Data provided START

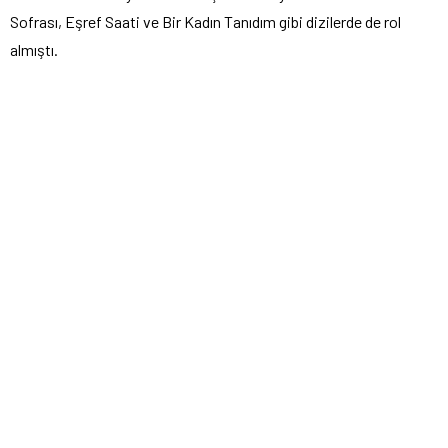
Sofrası, Eşref Saati ve Bir Kadın Tanıdım gibi dizilerde de rol
almıştı.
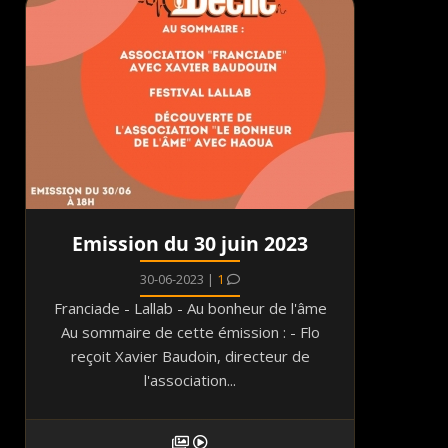
Emission du 30 juin 2023
30-06-2023 |
1
Franciade - Lallab - Au bonheur de l'âme
Au sommaire de cette émission : - Flo
reçoit Xavier Baudoin, directeur de
l'association...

Data provided END

## Task statement
Lines from the one containing "30-06-2023 |" to the end of the data are to be printed exactly, including the first and last.

## Exercise output
30-06-2023 |
1
Franciade - Lallab - Au bonheur de l'âme
Au sommaire de cette émission : - Flo
reçoit Xavier Baudoin, directeur de
l'association...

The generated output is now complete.